Mais la Seconde Guerre mondiale arrive : le sujet n’intéresse plus personne. Au bagne, la situation empire : nombre de forçats tentent de s’évader pour rejoindre la France Libre (dans un spectaculaire élan de patriotisme !…). La répression, exercée par une administration pénitentiaire qui dépend toujours du régime de Vichy, est impitoyable. La malnutrition progresse : le bagne n’est évidemment pas la priorité dans la gestion métropolitaine du rationnement… En 1942, le taux de mortalité est le plus fort de toute l’histoire de l’institution.

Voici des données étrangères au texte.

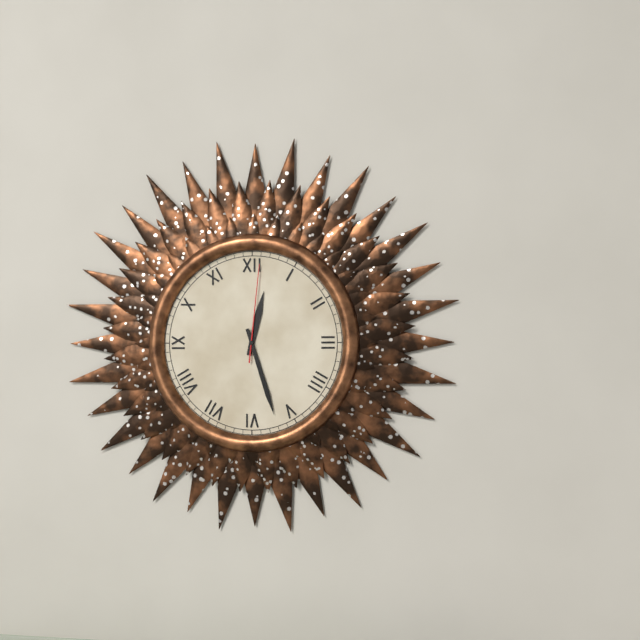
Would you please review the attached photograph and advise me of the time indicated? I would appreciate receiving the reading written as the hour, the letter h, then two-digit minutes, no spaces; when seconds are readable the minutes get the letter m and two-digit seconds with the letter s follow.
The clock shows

En 1943, la Guyane se rallie à la France Libre. De Gaulle envisage alors un moment d’envoyer au bagne les collaborateurs du régime de Vichy ! Mais le Général, toujours visionnaire, pressent que le projet manque pas mal de réalisme… Pourrait-on en construire dans les colonies d’Afrique ? Non. La Conférence de Brazzaville de 1944 trace de nouveaux rapports entre les colonies et la métropole : il n’est définitivement plus question de construire de nouveaux bagnes.
En mai 1944, De Gaulle charge le médecin-colonel Sainz d’organiser la liquidation définitive du bagne.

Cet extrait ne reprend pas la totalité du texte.